The disclosure in the fourth, fifth and sixth sentences of the last paragraph (such paragraph beginning with “In order to estimate…”) on page 75, continuing to page 76, of the Proxy Statement/Prospectus is hereby amended and restated as follows:

“The Hillenbrand after-tax unlevered free cash flows were calculated by taking Consolidated Adjusted EBITDA for the six months ending December 31, 2019 and each of the fiscal years 2020 through 2023 as set forth in the Hillenbrand forecasts described in the section “—Certain Unaudited Prospective Financial Information”, as adjusted for taxes, and subtracting capital expenditures and adjusting for changes in working capital and utilizing extrapolations of such Hillenbrand forecasts for fiscal year 2024, which were determined by: (i) applying an annualized growth rate of 2.8% to revenue, (ii) EBITDA margins of 19.6% and (iii) holding constant the percentage of revenue attributable to capital expenditures and changes in net working capital, in each case for fiscal year 2024, were consistent with fiscal years 2020 through 2023, so as to be able to conduct a five year discounted cash flow analysis, (such calculations being calendarized for a fiscal year end on December 31 to match Milacron’s fiscal year end and referred to herein as the Hillenbrand after-tax unlevered free cash flows). The range of after-tax discount rates of 10.0% to 12.0% was selected based on an analysis of the WACC of Hillenbrand, the Hillenbrand Comps and Milacron. Barclays derived its WACC range for Hillenbrand by reviewing certain metrics of Hillenbrand, the Hillenbrand Comps and Milacron, including a five-year raw historical weekly beta per Bloomberg (as of July 9, 2019), book value of debt and market value of equity, each based on market data as of July 10, 2019, total capitalization, debt to equity ratio, debt in relation to debt plus equity, cost of debt, a 21% marginal tax rate for each of Milacron and Hillenbrand, marginal tax rates for comparable companies using an assumed marginal tax rate and unadjusted levered beta. Barclays then calculated a range of implied prices per share of Hillenbrand, rounded to the nearest $0.50, by subtracting Hillenbrand debt net of cash on hand and noncontrolling interest as of March 31, 2019, which was an amount equal to approximately $303 million and $13 million, respectively, based on publicly available financial data that Barclays obtained from public filings, from the estimated enterprise

value using the discounted cash flow method and dividing such amount by the fully diluted number of shares of Hillenbrand common stock as indicated in the table below. For purposes of Barclays’ discounted cash flow analysis, based on information provided by Hillenbrand management, Barclays assumed there were approximately 63.8 million shares of Hillenbrand common stock outstanding on a fully diluted basis.”

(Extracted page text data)
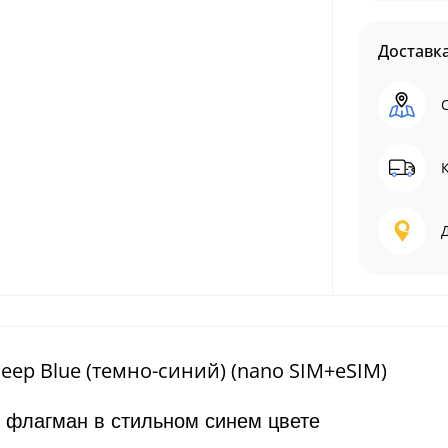
Доставк
eep Blue (темно-синий) (nano SIM+eSIM)
— флагман в стильном синем цвете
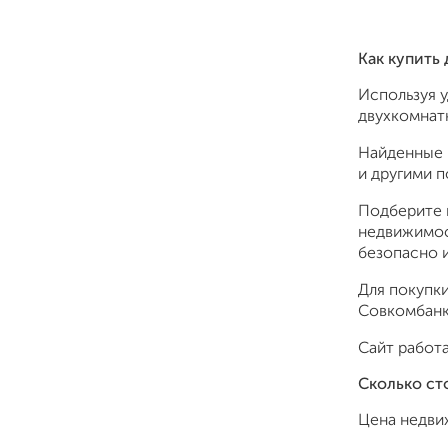
Как купить
Используя 
двухкомнатн
Найденные 
и другими 
Подберите 
недвижимос
безопасно и
Для покупки
Совкомбанк,
Сайт работа
Сколько ст
Цена недви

- **WORK ORDER**
According to the amended disclosure on Hillenbrand's cash flow analysis, what range of after-tax discount rates was selected?

- **REPLY TO THE EXERCISE**
10.0% to 12.0%